I would like to share my personal experience as to how yoga works. I mean how yoga actually works on you. In this post you will not find anything about physicality or anatomy-related issues because yoga is far beyond them.
It is quite intimate yet I feel like sharing the thoughts – maybe it will help me process it all and let the accumulated emotions out.
I have recently completed an intensive yoga course – it is easily the best learning I have ever done and I will definitely tell you more about the school and the teachers soon.

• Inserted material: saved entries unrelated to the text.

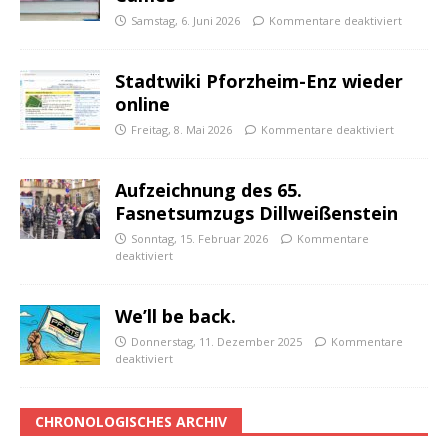
Samstag, 6. Juni 2026
Kommentare deaktiviert
Stadtwiki Pforzheim-Enz wieder
online
Freitag, 8. Mai 2026
Kommentare deaktiviert
Aufzeichnung des 65.
Fasnetsumzugs Dillweißenstein
Sonntag, 15. Februar 2026
Kommentare
deaktiviert
We’ll be back.
Donnerstag, 11. Dezember 2025
Kommentare
deaktiviert
CHRONOLOGISCHES ARCHIV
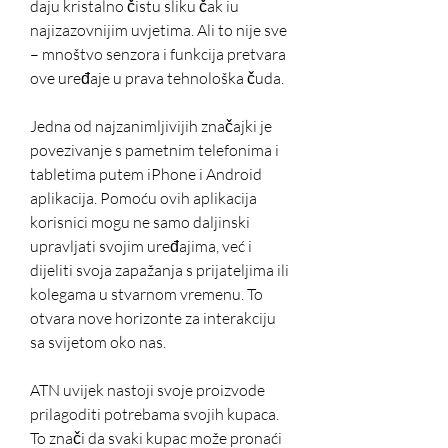
daju kristalno čistu sliku čak iu 
najizazovnijim uvjetima. Ali to nije sve 
– mnoštvo senzora i funkcija pretvara 
ove uređaje u prava tehnološka čuda.
Jedna od najzanimljivijih značajki je 
povezivanje s pametnim telefonima i 
tabletima putem iPhone i Android 
aplikacija. Pomoću ovih aplikacija 
korisnici mogu ne samo daljinski 
upravljati svojim uređajima, već i 
dijeliti svoja zapažanja s prijateljima ili 
kolegama u stvarnom vremenu. To 
otvara nove horizonte za interakciju 
sa svijetom oko nas.
ATN uvijek nastoji svoje proizvode 
prilagoditi potrebama svojih kupaca. 
To znači da svaki kupac može pronaći 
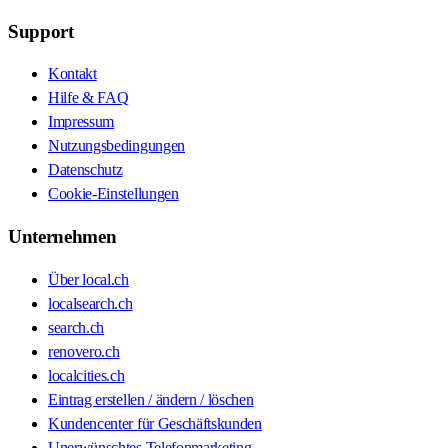
Support
Kontakt
Hilfe & FAQ
Impressum
Nutzungsbedingungen
Datenschutz
Cookie-Einstellungen
Unternehmen
Über local.ch
localsearch.ch
search.ch
renovero.ch
localcities.ch
Eintrag erstellen / ändern / löschen
Kundencenter für Geschäftskunden
Unerwünschtes Telefonmarketing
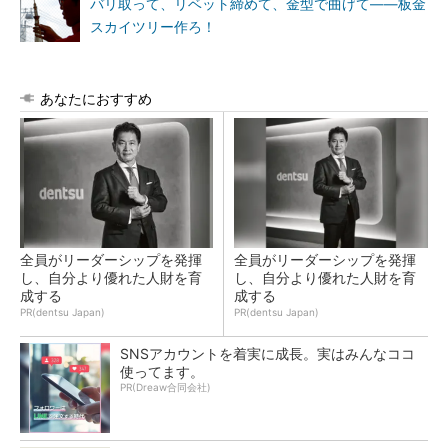
バリ取って、リベット締めて、金型で曲げて――板金
スカイツリー作ろ！
あなたにおすすめ
全員がリーダーシップを発揮
全員がリーダーシップを発揮
し、自分より優れた人財を育
し、自分より優れた人財を育
成する
成する
PR(dentsu Japan)
PR(dentsu Japan)
SNSアカウントを着実に成長。実はみんなココ
使ってます。
PR(Dreaw合同会社)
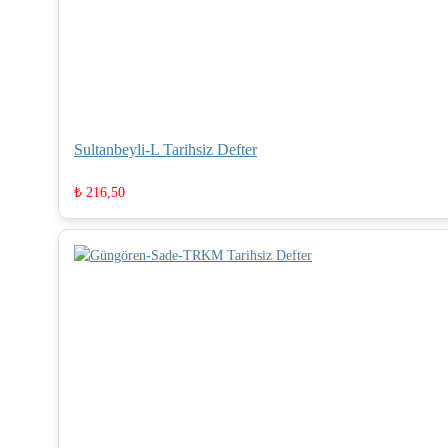
Sultanbeyli-L Tarihsiz Defter
₺
216,50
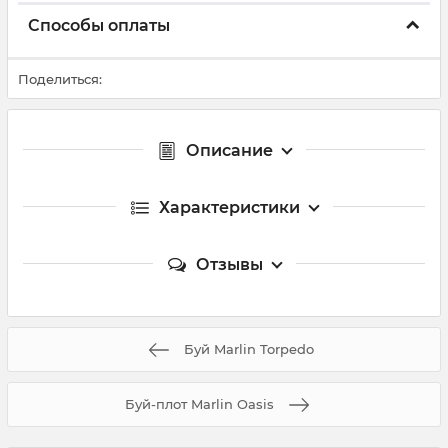
Способы оплаты
Поделиться:
Описание
Характеристики
Отзывы
Буй Marlin Torpedo
Буй-плот Marlin Oasis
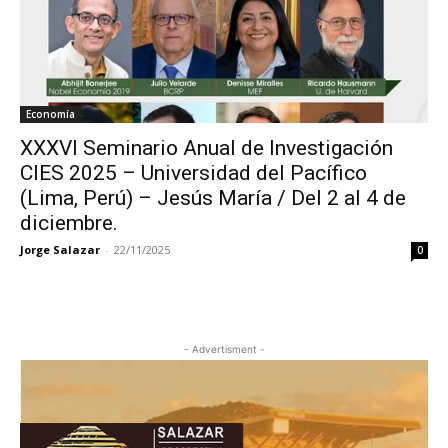
Economía
XXXVI Seminario Anual de Investigación
CIES 2025 – Universidad del Pacífico
(Lima, Perú) – Jesús María / Del 2 al 4 de
diciembre.
Jorge Salazar
-
22/11/2025
0
- Advertisment -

Practicing yoga regularly for 4 years now, I have tasted this inner peace that yoga brings. My level of awareness has increased, and it has allowed me to experience a happier day to day life, to put it simply. Before the course, I made an intention to build no expectations and just surrender to yoga. Now that the course is over, I slowly start to process many insights that it brought along. I am sure it is going to take awhile.
In short, I feel overwhelmed with emotions. And the peculiar thing is that these are not new emotions caused by recent events. I am overwhelmed by the past stock of emotions that apparently got unrooted during some intense yogic practices. I pretty much forgot how these aches that used to be always present in the back of my mind feel like. It seems I am reliving them now. I am quite aware that in my present life objectively there are no such events or circumstances that would make me disturbed. I clearly remember having that constant inner confrontation which became apparent to me only when I tasted the feeling of true inner harmony.
It seems that by yoga practice (before the recent course) I healed myself a great deal. Yet some deeply rooted impurities were still there. The recent yoga course with a full array of original yogic practices helped me undig the previously laid stitches and see that there is still some work to be done on those wounds. My superb teacher from the course – Dr. Ashutosh jee – suggested a nice metaphor to describe this process. Cosmetic surgeon who has to fix old wounds works in a different manner from a regular surgeon. A regular surgeon stitches the skin in the first place. Later, if the scar to be eliminated altogether, a cosmetic surgeon has to undo the old stitches, and by working with underlying layers of skin make a new stitch that will eventually heal completely leaving no marks on the skin.
Apparently, this is what’s happening to me now. I feel as a puzzle thrown into pieces. My mind is bombarded with a thousand out-of-nowhere worries. “What is there to do?” I ask myself. “How should I go about it?”
Not to get involved into the worries or into the thoughts, simply watch them as a distant observer yet allowing myself to feel any surfacing emotion to the fullest. I am passing no judgement or question – as to “why?” or “how” – and simply observing while living thorouly any occuring feelings. Yes. Let it be a reminder to self.
Let me rebuild the foundation of my happy life so that no tremors could ever crack it.